If we go on the premise that you have the smaller winch that is rated for a 4,000 lb boat and you are running the cable directly to the boat, you can double the capacity of your winch (deadlift) by doubling the line with a block and tackle approach. You run the winch cable through a block that is attached to your bow eye and then back to the winch. This would then increase your dead-lift capacity from 1,650 lbs to 3,300 lbs. If you have been using this winch successfully with the single-line set up, adding 450 lbs can be accommodated by using the double-line. If you do have the T4000 you have plenty of capacity to handle your boat with the new motor.

Have you factored in all of the accessories that you have installed, or carry, on your boat? You must keep in mind the weight of fuel, water, coolers with ice, and all of the other "essentials" that you are loading your boat with when figuring overall boat weight. This overall weight is important not only for the winch, but also for the trailer capacity and towing vehicle capacity.

Q Can you tell me when I should begin looking into getting an "anti-sway bar" and what the heck it is? My trailer does seem to be affected by passing semis on the interstate and so Im wondering if this would help me have a smoother ride.
John Mahrs, Bellingham, Washington

GEORGE: First of all, if you are experiencing sway from passing trucks on the road or at speeds higher than 45 mph, the first thing to check is tongue weight (5-10% of the boat and trailer weight). If that weight is OK, then the sway barwill help stabilize the A-frame of the trailer (which is the design used in most boat trailers).

MIKE: The sway controller is a bar that attaches between the trailer and the hitch that provides horizontal support to the trailer to prevent sway from crosswinds. If you are having a problem with this when trailering then it is time to get it, but......there may be other factors that are contributing to this problem that you should look at first. Here is a list of some of the things you should be looking at:

1. Improper tongue weight, or length of trailer tongue.
2. Center of gravity may be too high.
3. Load is too heavy for the trailer.
4. Incorrect tire pressure (not enough), or incorrect tire size (too small).

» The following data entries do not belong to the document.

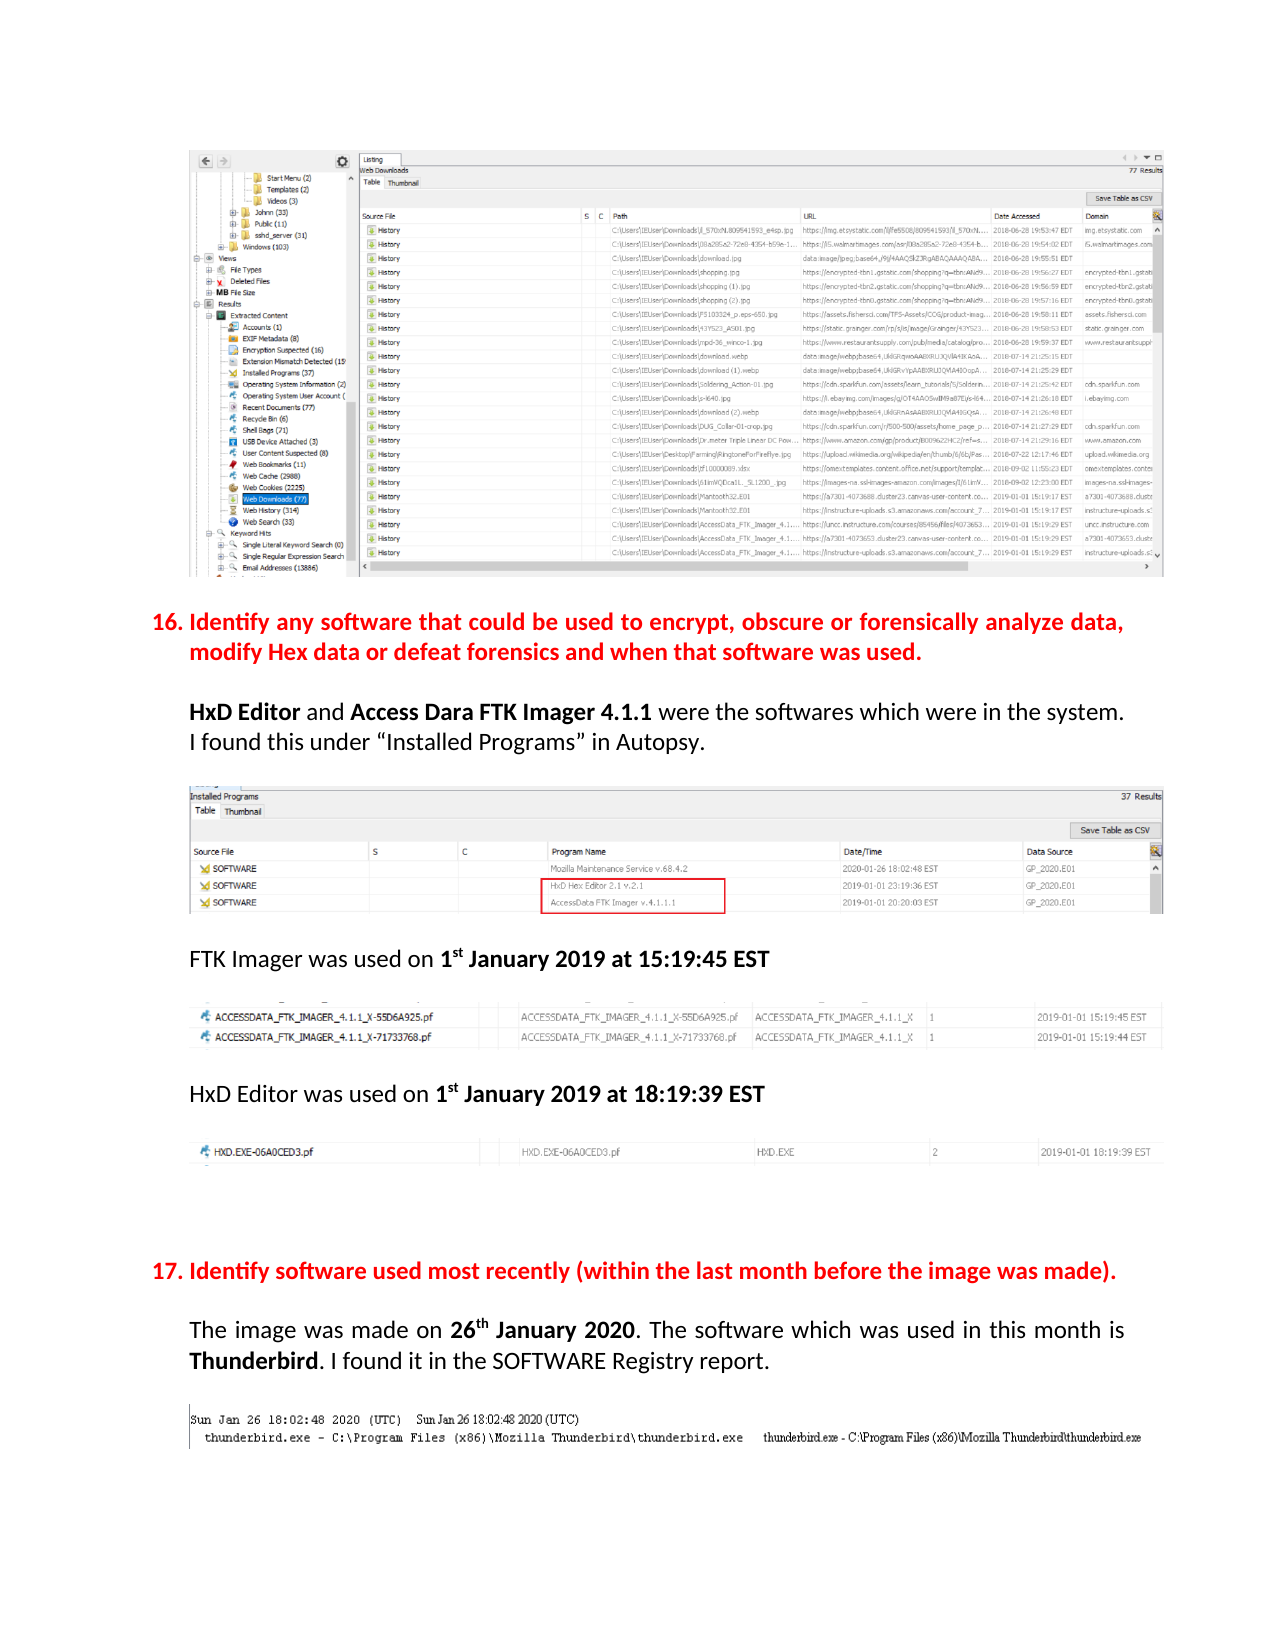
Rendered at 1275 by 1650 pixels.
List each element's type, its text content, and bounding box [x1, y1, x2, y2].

picture [189, 1404, 1164, 1449]
text HxD Editor and Access Dara FTK Imager 4.1.1 were the softwares which were in the system. I found this under “Installed Programs” in Autopsy. [189, 696, 1125, 757]
text The image was made on 26th January 2020. The software which was used in this month is Thunderbird. I found it in the SOFTWARE Registry report. [189, 1314, 1125, 1376]
list Identify any software that could be used to encrypt, obscure or forensically analyze data, modify Hex data or defeat forensics and when that software was used. [152, 606, 1125, 667]
picture [189, 1002, 1164, 1050]
list Identify software used most recently (within the last month before the image was made). [152, 1255, 1125, 1285]
text HxD Editor was used on 1st January 2019 at 18:19:39 EST [189, 1078, 1125, 1109]
picture [189, 1138, 1164, 1166]
picture [189, 150, 1164, 577]
picture [189, 786, 1164, 914]
text FTK Imager was used on 1st January 2019 at 15:19:45 EST [189, 943, 1125, 974]
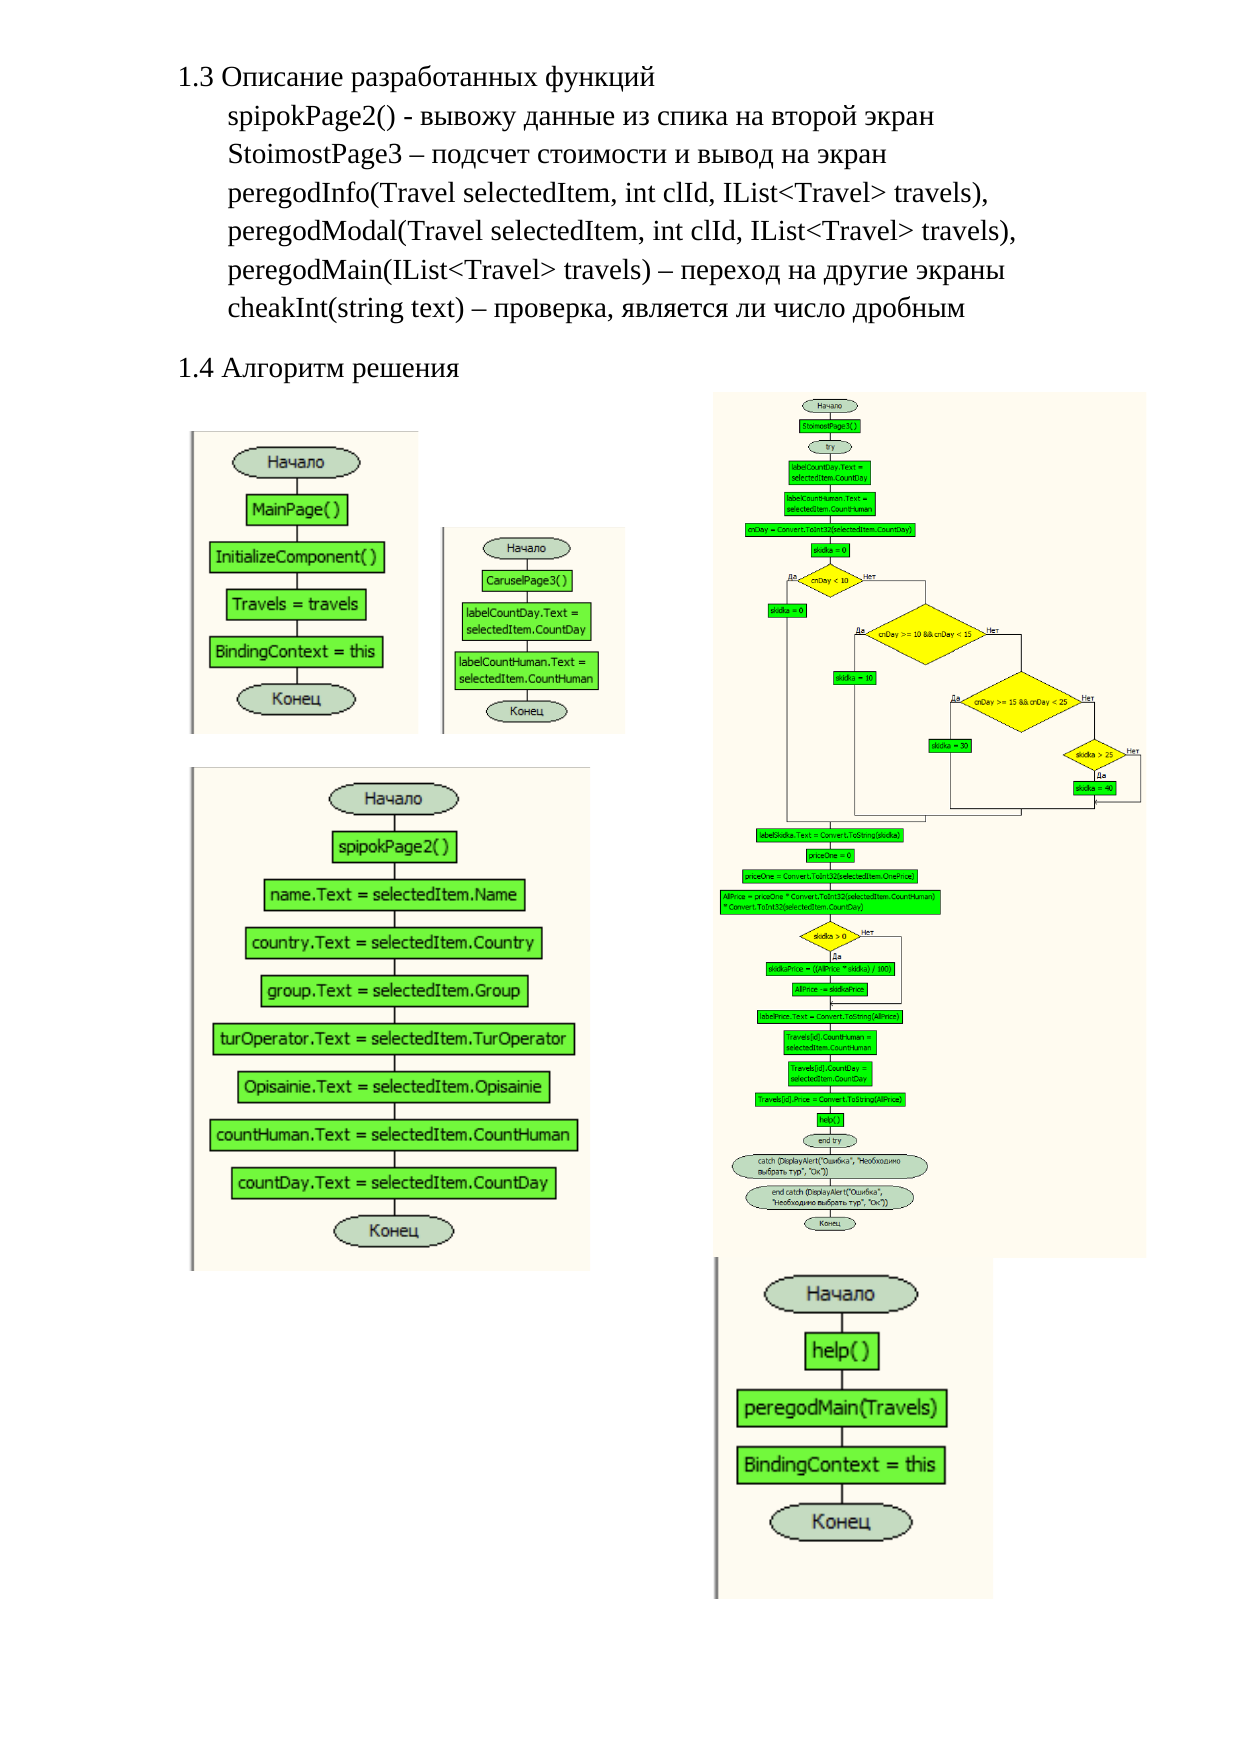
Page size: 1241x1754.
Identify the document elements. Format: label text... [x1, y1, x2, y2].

subtitle 1.4 Алгоритм решения [177, 350, 1152, 383]
subtitle 1.3 Описание разработанных функций [177, 59, 1152, 93]
picture [713, 392, 1147, 1599]
picture [188, 431, 419, 734]
list StoimostPage3 – подсчет стоимости и вывод на экран [227, 136, 1152, 170]
list cheakInt(string text) – проверка, является ли число дробным [227, 290, 1152, 324]
list spipokPage2() - вывожу данные из спика на второй экран [227, 98, 1152, 131]
picture [440, 527, 625, 734]
picture [188, 767, 590, 1271]
list peregodInfo(Travel selectedItem, int clId, IList<Travel> travels), peregodModal(Travel selectedItem, int clId, IList<Travel> travels), peregodMain(IList<Travel> travels) – переход на другие экраны [227, 175, 1152, 285]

I am not steering you away from the sway bar, I just don't want you to mask another potential problem before checking it out. You should expect to pay around $100 for the set up. There are units in the marketplace that are not to be used with surge brakes, if you have them look for a manufacturer that specifies the compatability.

Q I live in Florida about 40 miles north of Tampa and plan to store a trailer in my yard for an indefinite amount of time (probably years). I have it up on blocks now and I hear pro and con on the tires before I cover them. Do I keep the pressure as is, or, do I let pressure out?
Thank you,
Mr. Robert Guenkel Spring Hill, FL

MIKE: When a trailer is in long-term storage, there are three steps to take to add life to a tire:
1. Put the trailer on blocks to take the weight off the tires.
2. Lower the air pressure. Do not lower so much as to lose the seal on the bead and the rim.
3. Cover the tires to protect from U.V. light.
Make sure air pressure is brought back up to specifications prior to use. Driving on too little air pressure will overheat the tire and cause the potential of tire failure.